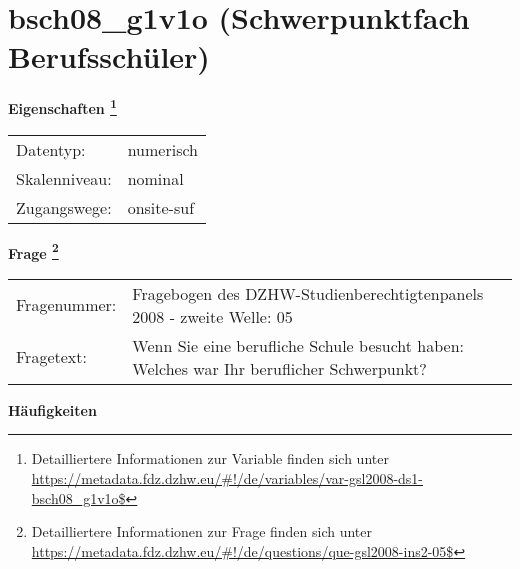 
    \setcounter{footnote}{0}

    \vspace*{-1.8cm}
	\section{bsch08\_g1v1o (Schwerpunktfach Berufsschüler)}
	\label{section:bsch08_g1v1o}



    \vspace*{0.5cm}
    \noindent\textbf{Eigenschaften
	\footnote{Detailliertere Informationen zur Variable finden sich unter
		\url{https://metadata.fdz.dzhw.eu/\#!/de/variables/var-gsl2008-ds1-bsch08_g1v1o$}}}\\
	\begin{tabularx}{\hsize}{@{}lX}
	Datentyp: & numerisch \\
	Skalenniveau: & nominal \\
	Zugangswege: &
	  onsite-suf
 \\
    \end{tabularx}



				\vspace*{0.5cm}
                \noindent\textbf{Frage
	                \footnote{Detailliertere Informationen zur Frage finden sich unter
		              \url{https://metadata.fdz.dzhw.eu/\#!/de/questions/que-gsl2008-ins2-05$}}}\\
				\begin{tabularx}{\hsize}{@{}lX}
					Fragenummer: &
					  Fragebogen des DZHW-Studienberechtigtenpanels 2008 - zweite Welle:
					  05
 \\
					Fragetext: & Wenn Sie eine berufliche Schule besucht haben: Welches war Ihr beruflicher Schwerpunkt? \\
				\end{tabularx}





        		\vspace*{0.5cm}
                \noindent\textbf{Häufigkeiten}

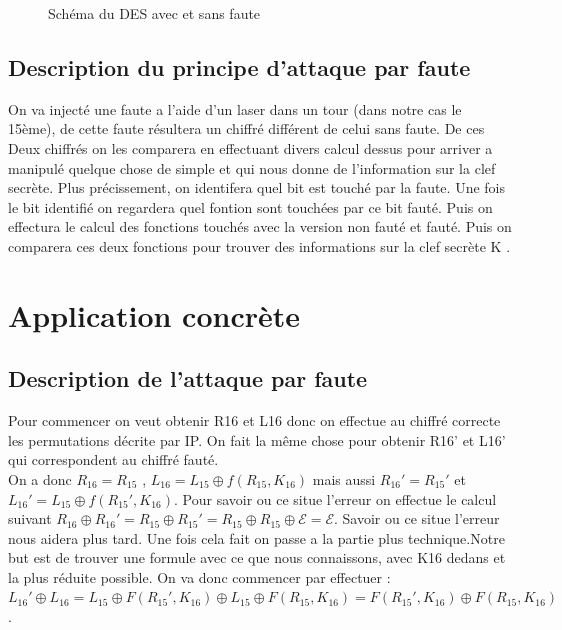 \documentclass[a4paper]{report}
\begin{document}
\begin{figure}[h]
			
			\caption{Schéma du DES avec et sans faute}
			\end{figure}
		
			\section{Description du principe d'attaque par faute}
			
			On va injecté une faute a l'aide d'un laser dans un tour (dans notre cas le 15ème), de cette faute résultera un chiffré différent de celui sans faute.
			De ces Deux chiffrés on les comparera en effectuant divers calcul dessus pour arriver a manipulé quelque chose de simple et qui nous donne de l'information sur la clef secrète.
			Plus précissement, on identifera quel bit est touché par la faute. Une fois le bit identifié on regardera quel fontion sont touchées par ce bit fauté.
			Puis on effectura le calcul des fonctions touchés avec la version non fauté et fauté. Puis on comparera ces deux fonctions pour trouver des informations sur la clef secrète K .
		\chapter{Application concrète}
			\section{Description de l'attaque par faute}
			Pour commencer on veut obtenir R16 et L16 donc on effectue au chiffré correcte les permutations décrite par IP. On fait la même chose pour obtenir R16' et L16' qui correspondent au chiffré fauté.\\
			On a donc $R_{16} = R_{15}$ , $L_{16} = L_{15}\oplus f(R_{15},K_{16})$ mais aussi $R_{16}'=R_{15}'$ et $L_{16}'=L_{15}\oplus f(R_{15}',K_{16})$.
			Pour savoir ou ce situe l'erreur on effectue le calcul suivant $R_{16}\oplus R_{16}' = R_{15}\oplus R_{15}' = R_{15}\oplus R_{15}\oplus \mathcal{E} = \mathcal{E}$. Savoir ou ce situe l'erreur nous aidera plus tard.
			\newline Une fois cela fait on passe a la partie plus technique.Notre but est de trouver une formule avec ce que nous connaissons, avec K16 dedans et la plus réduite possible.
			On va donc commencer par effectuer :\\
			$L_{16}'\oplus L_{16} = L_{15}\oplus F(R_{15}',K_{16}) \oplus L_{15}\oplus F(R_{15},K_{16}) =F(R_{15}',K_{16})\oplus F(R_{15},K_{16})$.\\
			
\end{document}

* * * * *

What is being asked: Scan the material for lines with the word "section", and copy each line you find.

Exercise output:
	\section{bsch08\_g1v1o (Schwerpunktfach Berufsschüler)}
	\label{section:bsch08_g1v1o}
			\section{Description du principe d'attaque par faute}
			\section{Description de l'attaque par faute}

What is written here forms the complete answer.